Sending a heartfelt message via Hyundai to astronaut dad, recruiting 30+ moms of Brazilian soccer hooligans to serve as stadium security during what was historically the most violent game of the year, projecting children’s choking faces on pollution in China to promote air purification – this is brave and substantial stuff.

And this isn’t a new phenomenon. In recent years we’ve seen a space shuttle being towed by a Toyota truck, famous cartoon characters losing their hair in solidarity with young chemo patients and a dude jumping to Earth fuelled – at least in spirit – by Red Bull.

Go big – really, really big – or go home.

I personally love seeing creatives and agencies with the cojones to put it all on the line to do something epic. It’s like channelling Michael Bay, except with quality content.

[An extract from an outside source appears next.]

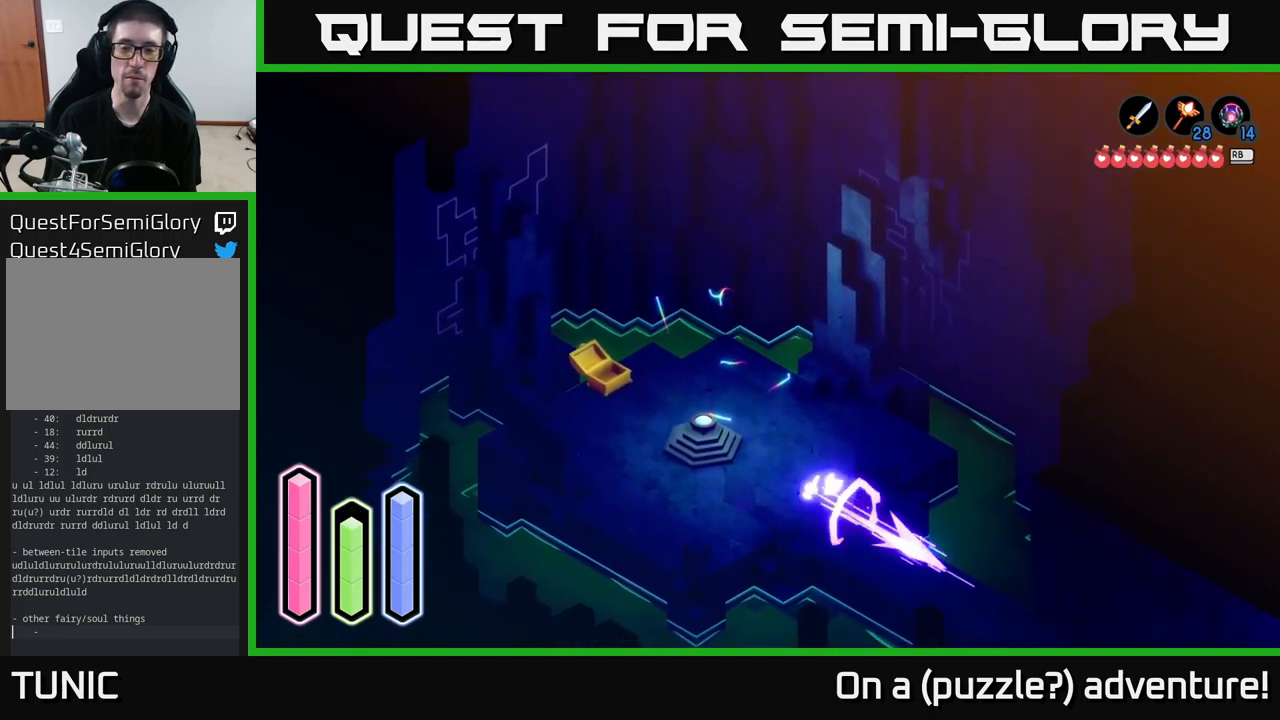
{"buttons": [], "left_stick": "down-right", "right_stick": "center", "events": [[134, "A", "up"], [200, "A", "down"], [450, "A", "up"]]}
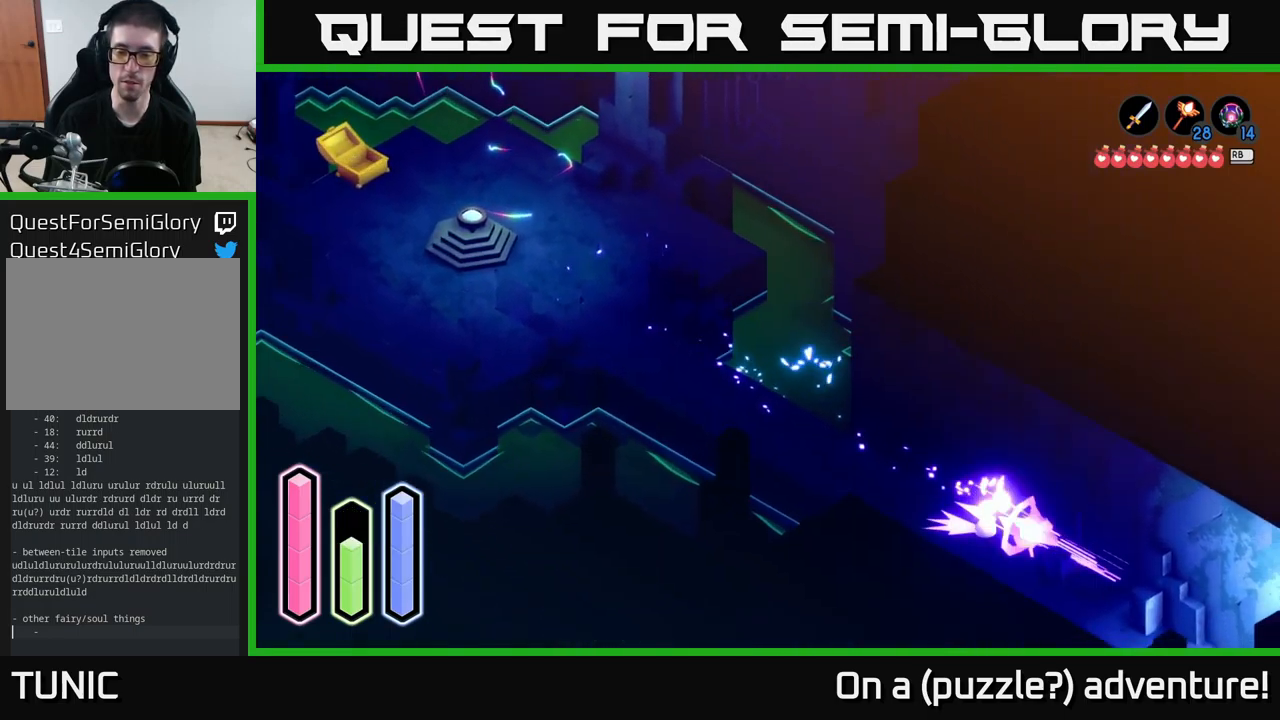
{"buttons": ["A"], "left_stick": "down-right", "right_stick": "center", "events": [[17, "A", "down"]]}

Now I know what you’re thinking – we’re Canada and we don’t have the budgets to support something of a larger scale. Get over it. It’s still more about the size of the idea than the size of the budget.

Does it always work out? Of course not. But dreaming big can be the difference between bringing home a Gold versus a suitcase full of bitterness.

So, can we be as courageous as Honey Maid’s “This is Wholesome” campaign? That’s a tall order. But the more these kinds of big, brave efforts are fêted in Cannes, the better our chances of these kinds of ideas being culturally accepted by clients at-large.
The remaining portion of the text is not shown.